François Durvye, ancien conseiller économique de Pierre-Edouard Stérin, a été nommé conseiller économique de Jordan Bardella, le président du Rassemblement National. Cette nomination, annoncée ce jeudi 24 avril 2026, suscite déjà de vives réactions dans le monde politique et économique.
Un parcours marqué par des controverses
François Durvye, âgé de 45 ans, a travaillé pendant plusieurs années auprès de Pierre-Edouard Stérin, un entrepreneur et philanthrope connu pour ses positions controversées. Stérin, fondateur du fonds d'investissement Otium Capital, a été critiqué pour ses liens avec des mouvements catholiques traditionalistes et pour ses prises de position politiques jugées extrêmes.
Durvye a notamment participé à l'élaboration de la stratégie économique de Stérin, qui prône une libéralisation radicale de l'économie française. Ses propositions incluent une baisse massive des impôts, une dérégulation du marché du travail et une réduction drastique des dépenses publiques. Ces idées, bien que populaires auprès de certains électeurs de droite, ont été largement critiquées par les économistes et les syndicats.
Des critiques de toutes parts
La nomination de Durvye a immédiatement suscité des réactions négatives. Le Parti Socialiste a dénoncé dans un communiqué "l'arrivée d'un idéologue libéral aux côtés de Jordan Bardella, qui confirme le virage ultralibéral du Rassemblement National". De son côté, la Confédération Générale du Travail (CGT) a qualifié Durvye de "dangereux technocrate au service des plus riches".

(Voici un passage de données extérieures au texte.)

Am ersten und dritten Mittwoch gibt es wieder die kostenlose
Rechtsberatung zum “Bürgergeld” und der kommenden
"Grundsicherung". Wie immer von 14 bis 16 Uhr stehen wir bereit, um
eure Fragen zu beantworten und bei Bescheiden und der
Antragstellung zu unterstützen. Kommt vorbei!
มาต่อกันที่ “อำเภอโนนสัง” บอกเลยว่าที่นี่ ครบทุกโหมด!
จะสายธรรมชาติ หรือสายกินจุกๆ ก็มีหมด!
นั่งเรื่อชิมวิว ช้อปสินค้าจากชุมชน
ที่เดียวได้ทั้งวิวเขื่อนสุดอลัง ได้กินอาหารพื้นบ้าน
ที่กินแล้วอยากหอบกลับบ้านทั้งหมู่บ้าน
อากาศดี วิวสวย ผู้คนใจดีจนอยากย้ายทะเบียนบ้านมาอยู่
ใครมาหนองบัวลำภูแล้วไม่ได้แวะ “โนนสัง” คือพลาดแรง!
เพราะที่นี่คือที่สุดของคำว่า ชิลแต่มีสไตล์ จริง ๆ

Plusieurs économistes ont également exprimé leurs réserves. Jean-Pierre Dubois, professeur d'économie à Sciences Po, a déclaré : "Les propositions de François Durvye sont déconnectées de la réalité économique française. Elles risquent d'aggraver les inégalités et de fragiliser notre modèle social."
Un soutien assumé de Bardella
Malgré ces critiques, Jordan Bardella a défendu sa décision. Dans un entretien accordé à nos confrères du Figaro, il a affirmé : "François Durvye est un expert reconnu, dont les idées novatrices permettront de relancer l'économie française. Je lui fais entièrement confiance pour élaborer un programme économique ambitieux et cohérent."
Bardella a également précisé que Durvye serait chargé de coordonner les travaux économiques du parti en vue des prochaines échéances électorales. Il devrait notamment participer à la rédaction du projet présidentiel pour 2027.
Un bilan controversé chez Stérin
Le passage de François Durvye chez Pierre-Edouard Stérin n'a pas été sans heurts. Selon plusieurs anciens collaborateurs, Durvye aurait imposé une gestion autoritaire et aurait été à l'origine de plusieurs départs. Certains l'accusent également d'avoir favorisé des investissements dans des secteurs controversés, comme les énergies fossiles ou l'industrie agroalimentaire intensive.
Interrogé sur ces accusations, Durvye a refusé de commenter, se contentant de déclarer : "Mon travail chez Otium Capital a été couronné de succès, comme en témoignent les résultats financiers obtenus."
Quelles conséquences pour le Rassemblement National ?
Cette nomination intervient dans un contexte de recentrage du Rassemblement National, qui cherche à séduire un électorat plus modéré tout en conservant sa base militante. L'arrivée de Durvye pourrait renforcer l'aile libérale du parti, au détriment de sa composante sociale et souverainiste.
Certains analystes estiment que ce choix pourrait diviser le parti. "Bardella prend un risque en nommant une personnalité aussi clivante. Il pourrait perdre le soutien des électeurs populistes qui constituent le cœur de son électorat", analyse Marie Dupont, politologue à l'Université Paris-Dauphine.
Reste à savoir si François Durvye parviendra à imposer ses idées au sein d'un parti encore marqué par son héritage protectionniste. Une chose est sûre : sa nomination ne passera pas inaperçue et promet d'alimenter les débats dans les mois à venir.